Я отступил обратно в толпу пассажиров, все напряженно наблюдали за разворачивающимся спектаклем реального, грубого насилия. Мало кто говорил. Никто не знал, куда это ведет и чем закончится.
Битва продолжилась еще восемь часов. Я поплелся домой пешком и наблюдал за происходящим остаток вечера по телевидению. С бороздящими в небе вертолетами, вспышками взрывов и увешанными оружием парамилитарными молодцами все это казалось отдаленной линией фронта, а не станцией в 20 минутах ходьбы от моего дома. И, несмотря на это, дикторы французского телевидения говорили о происходящем совершенно спокойно и без признаков удивления. Такой уровень насилия потряс бы большинство европейских столиц, но здесь, во Франции инцидент считался чем-то незначительным, даже банальным.
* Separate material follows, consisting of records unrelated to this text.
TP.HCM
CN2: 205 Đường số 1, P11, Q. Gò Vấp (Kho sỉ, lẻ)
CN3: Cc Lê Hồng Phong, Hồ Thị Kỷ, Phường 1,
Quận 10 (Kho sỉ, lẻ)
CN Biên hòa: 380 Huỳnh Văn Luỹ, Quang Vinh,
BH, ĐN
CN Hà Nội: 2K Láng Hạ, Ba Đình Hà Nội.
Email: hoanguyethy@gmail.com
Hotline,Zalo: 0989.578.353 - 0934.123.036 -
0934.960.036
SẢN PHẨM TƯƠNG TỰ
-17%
На протяжении последующих нескольких дней я читал прессу. Большинство репортеров и свидетелей согласились на хронологии событий. Молодой конголезец, уже известный полиции, попробовал перепрыгнуть через барьер, его тут же арестовали, применив излишнюю силу. Парня начали мутузить, проходившие мимо встали на его защиту. Менты достали пистолеты и дубинки. Начался полномасштабный мятеж.
Но как это могло произойти? Что превратило Гар дю Норд в пороховую бочку, что арест безбилетника в считанные минуты превратил вокзал в самую неуправляемую часть Франции? Вот здесь и началась путаница. Ежедневная газета Le Parisien описывала происходящее как unemeute populaire (народный мятеж) – в тоне сдержанного одобрения. Le Parisien не считается особенно левой. Но она всегда на стороне “народа” – наиболее любимого парижского мифа. Подобный язык поставил события в Гар Дю Норд в длинную череду традиции народных восстаний в Париже – от Фронды до Французской революции и Парижской Коммуны. Несколько других газет, включая “правую” Le Figaro сообщали о тех же событиях с ужасом, и уверяли, что разъяренные толпы скандировали: “Долой государство, ментов и боссов!” – и тем самым снова вписывали бунт в парижский фольклор восстаний.
Но проблема в том, что ни один из этих отчетов не верен. Пацанам, которых я видел, плевать на государство и боссов. У большинства, в любом случае, нет работы. И хотя они ненавидят полицию,они не употребляют слово flics. Для бунтовщиков менты большей частью обозначаются словами keufs или schmitts. Я слышал много выкриков Nik les schmitts (трахни ментов) и иногда на английском: Fuck the police! Этот слоган – на деле нечто большее, чем проклятие – не имеет никакого отношения к французской традиции мятежа.